Выйдя из вашего дома, я склонился над вашей могилой, Уна, на окутанном туманом кладбище Корсье, где закончился ваш земной путь. Я сфотографировал этот камень в цветах, который считаю могилой двадцатого века.
Солнце нерешительно садилось за кроны больших деревьев, которые переживут нас. На моей бороде намерзали сталактиты; я слушал в наушниках «Scarborough Fair»[138]Саймона и Гарфункеля. Слова этой средневековой песни – определение галантной любви: это любовь рыцаря к прекрасной даме, которую он даже не видит и любит на расстоянии, ни на что не надеясь в ответ. Любовь взаимная счастлива, но заурядна, любовь галантная мучительна, но возвышенна. Сэлинджер и Уна – это история галантной любви. Чаплин и Уна – самый счастливый брак, какой я знаю. Жизнь, можно считать, состоялась идеально, если пережить и то и другое, как Уна.

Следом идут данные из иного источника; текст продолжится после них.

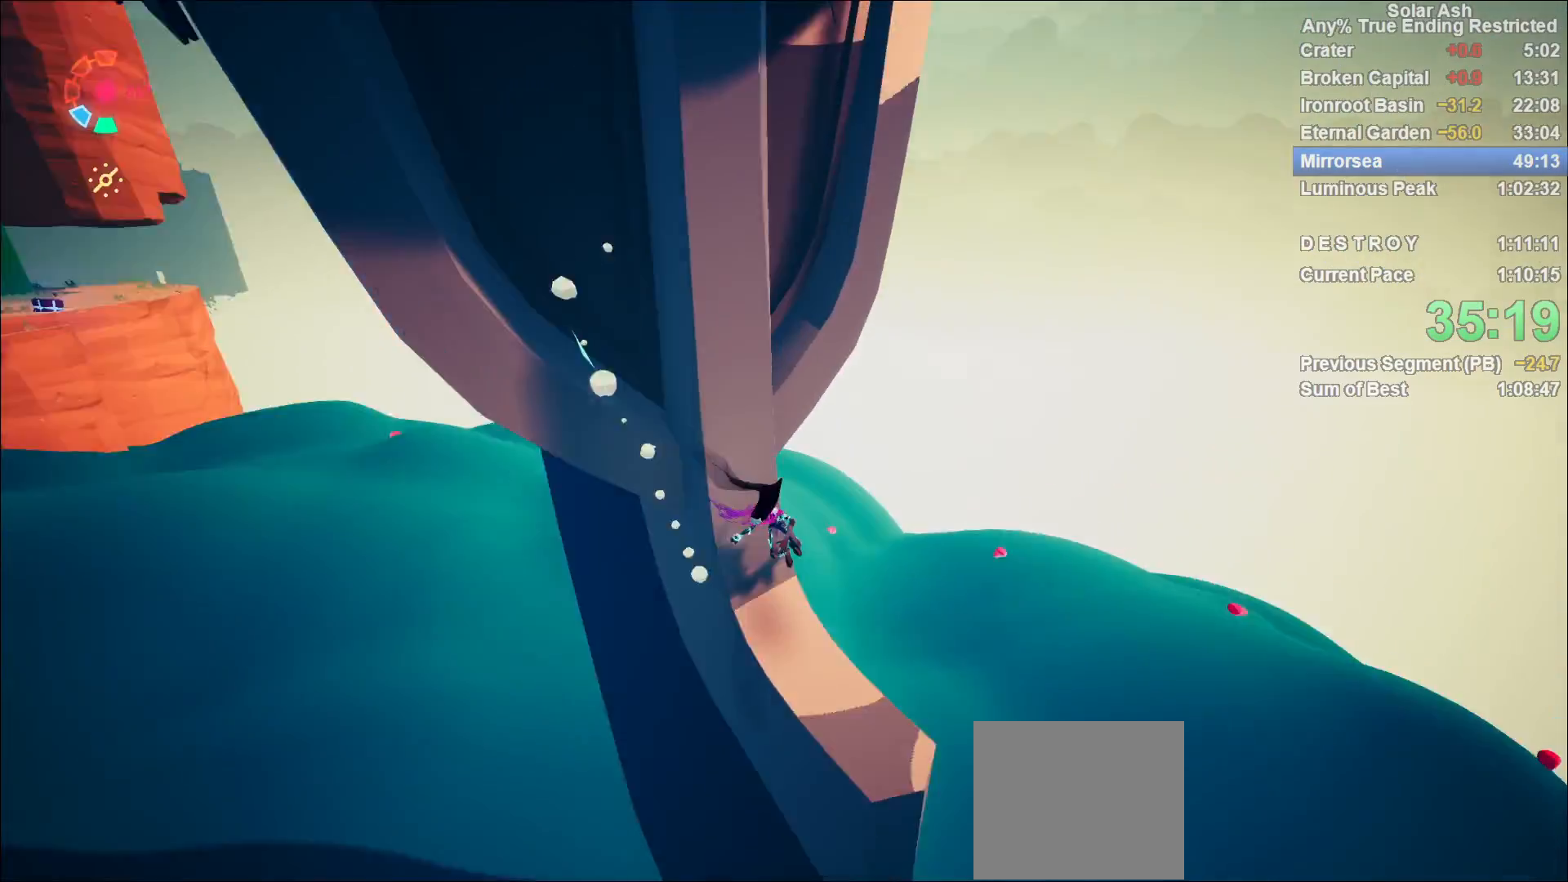
{"buttons": ["L1"], "left_stick": "left", "right_stick": "left", "events": [[100, "left_stick", "left"]]}
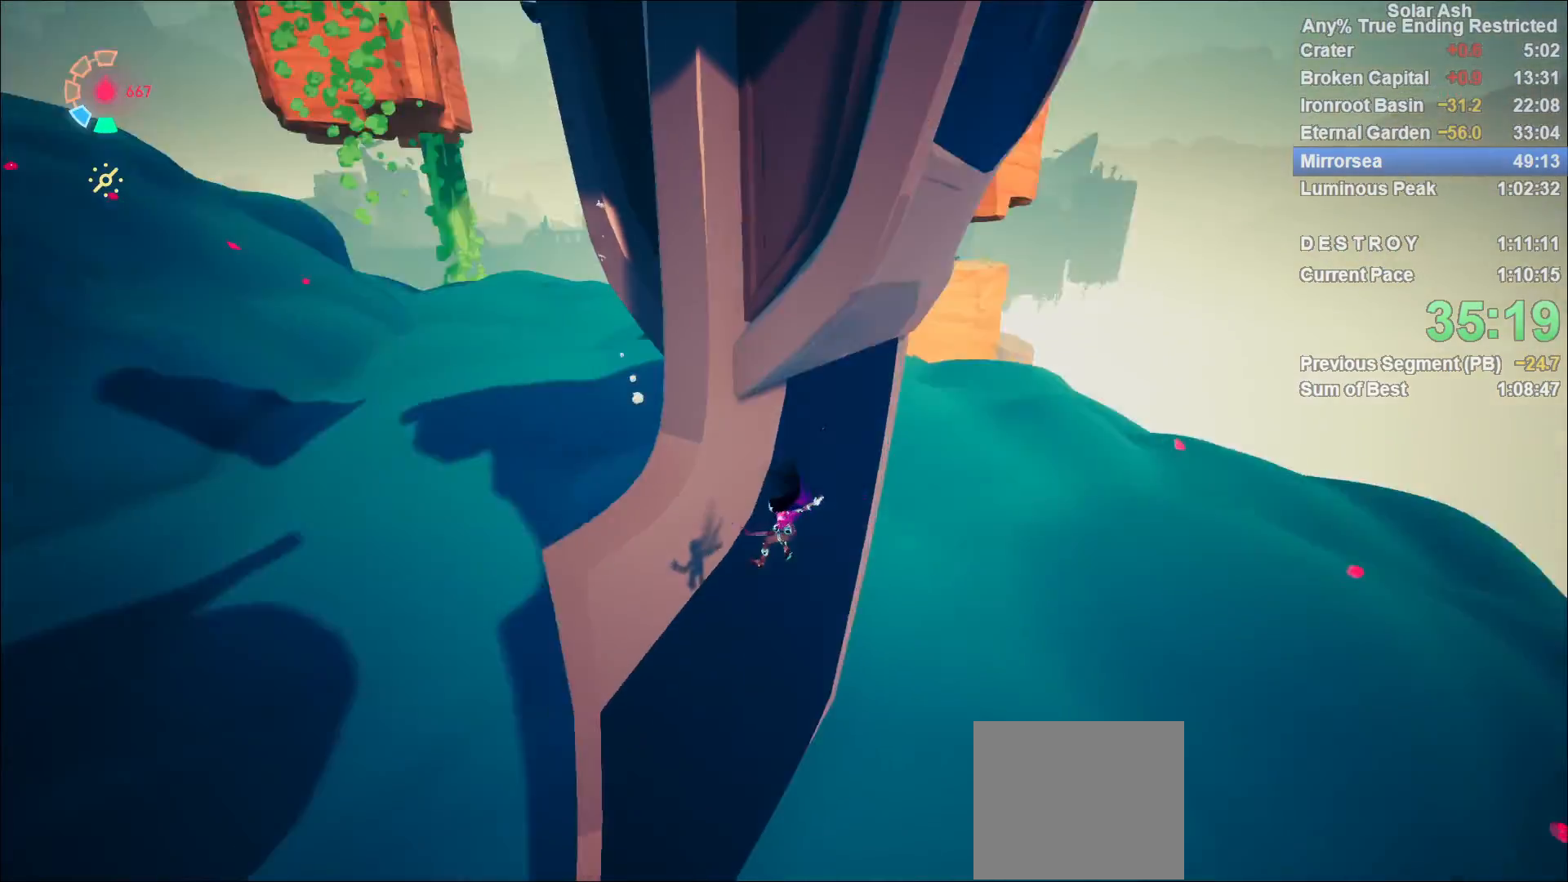
{"buttons": ["L1"], "left_stick": "left", "right_stick": "center", "events": [[483, "right_stick", "center"]]}
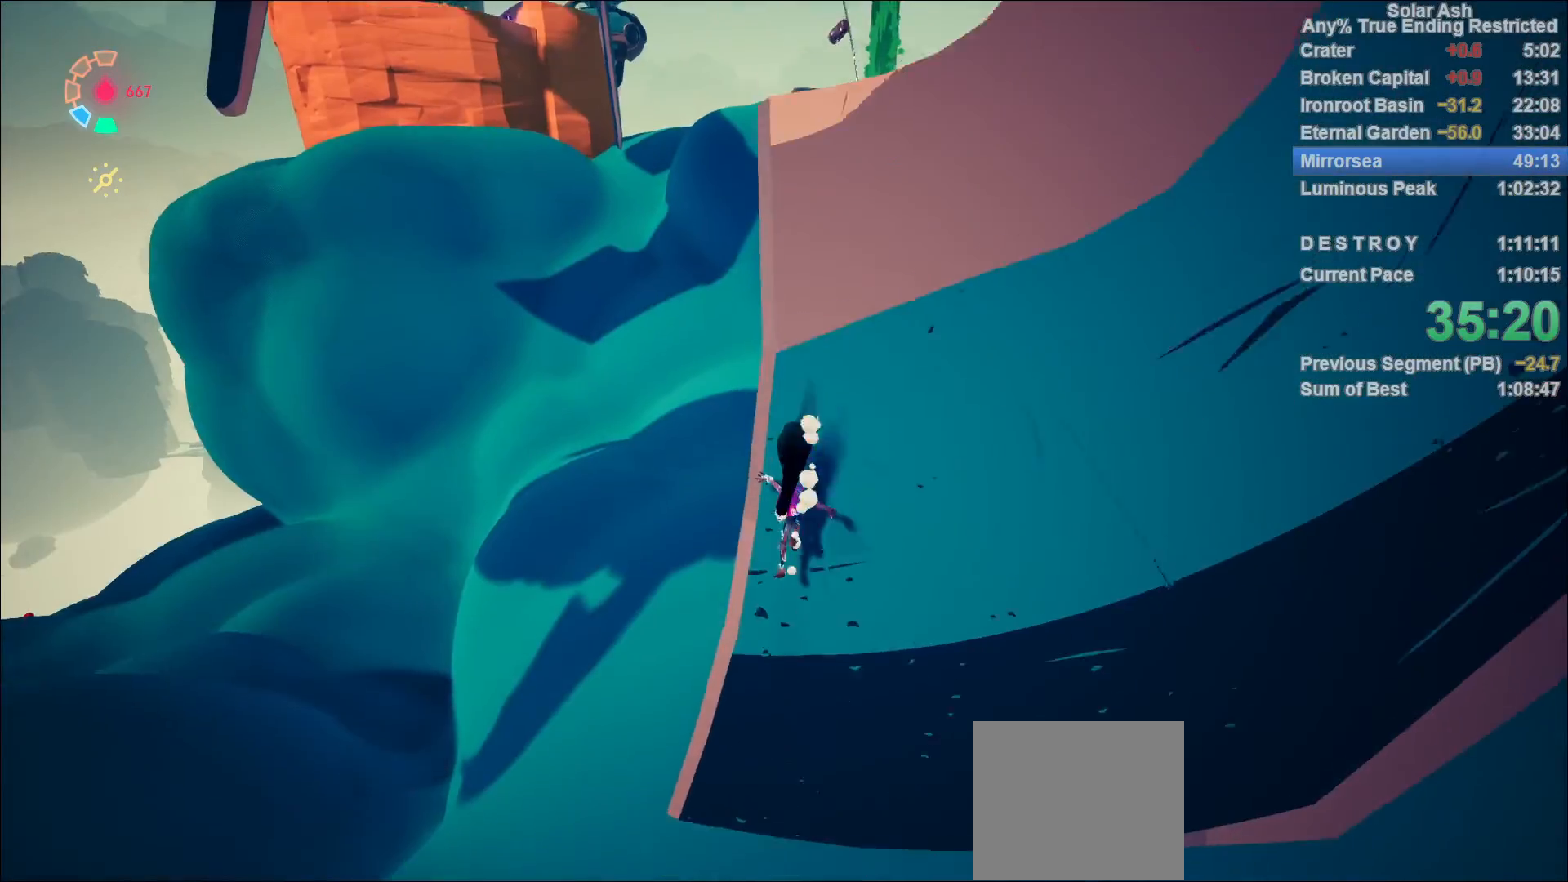
{"buttons": ["L1"], "left_stick": "up", "right_stick": "center", "events": [[100, "left_stick", "up-left"], [383, "left_stick", "up"]]}
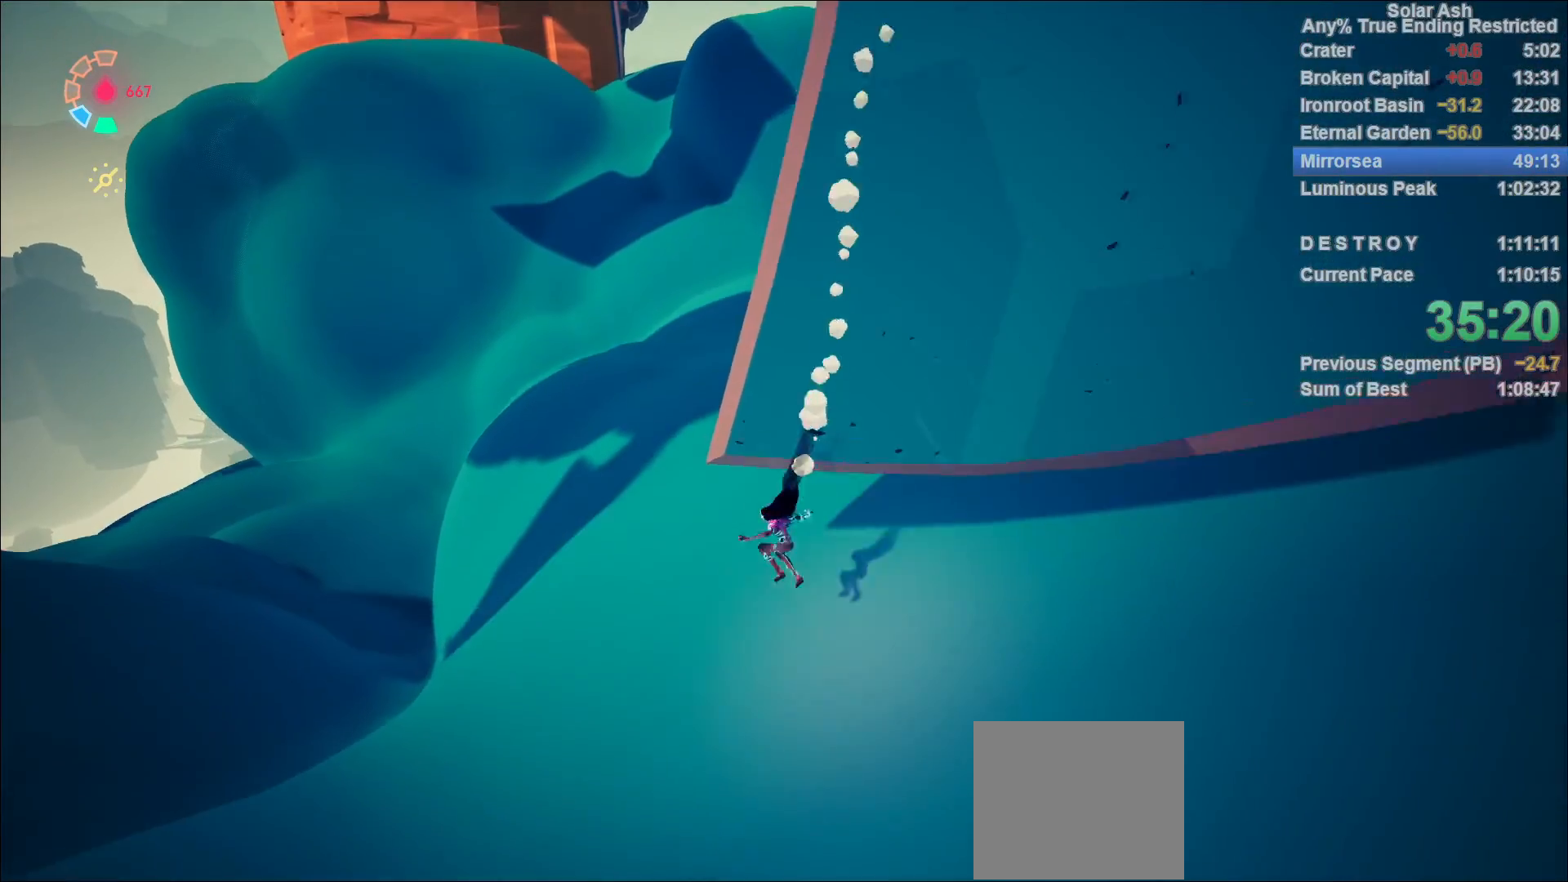
{"buttons": ["L1", "R2"], "left_stick": "up", "right_stick": "center", "events": [[283, "CROSS", "down"], [283, "R2", "down"], [483, "CROSS", "up"]]}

Я думаю, галантной любви не стоит желать и злейшему врагу. Но я думаю также, что литература – не жизнь и что нет ничего прекраснее в книге, и только в книге, чем подобные непрожитые истории. Они не состоялись, ничего не дали, не длились, они были (или не были) лишь для того, чтобы стать романом или поэмой. Давным-давно трубадуры в своих смешных нарядах поняли, что иные истории заслуживают большего, чем быть пережитыми; пропев свои оды недосягаемой прекрасной даме, они зачехляли мандолину и, вскочив на белого коня, отправлялись отдыхать в объятиях законной супруги. Они искали несчастья вне стен своего дома. Их жизнь была богата всеми этими историями любви, которых не было в жизни. Воздадим должное несостоявшимся встречам, заполняющим наше воображение: они не менее важны, чем наши удачные браки. Уна сумела изгнать несчастье из своей жизни на период с семнадцати лет и до смерти Чарли.
Почему мы пишем ту, а не иную книгу? Понятия не имею, честно, ни малейшего понятия. Я прожил четыре года изо дня в день с людьми, которым сейчас было бы, будь они еще живы, восемьдесят девять лет (Уне О’Нил-Чаплин), девяносто пять лет (Джерому Дэвиду Сэлинджеру) и сто двадцать пять (Чарли). Надо верить, что мертвые моложе живых. По какому праву взялся я сочинять их молодость? Я только что понял. Мне хотелось знать, кто победил – Джерри или Чарли. Вечный подросток, удалившийся от мира? Или добрый дедуля, заделавший ораву детишек матери-наседке? Мятежный затворник или обуржуазившийся экс-анархист? Мизантроп из лесной глуши или изгнанник налоговой политики из светского общества? Кого надо было выбрать – молчаливого ветерана или первого набоба? Между чистой душой и мирской жизнью я сделал тот же выбор, что и Уна. Уна жила долго и счастливо, и было у нее много детей. В кои-то веки это не присказка, а правда.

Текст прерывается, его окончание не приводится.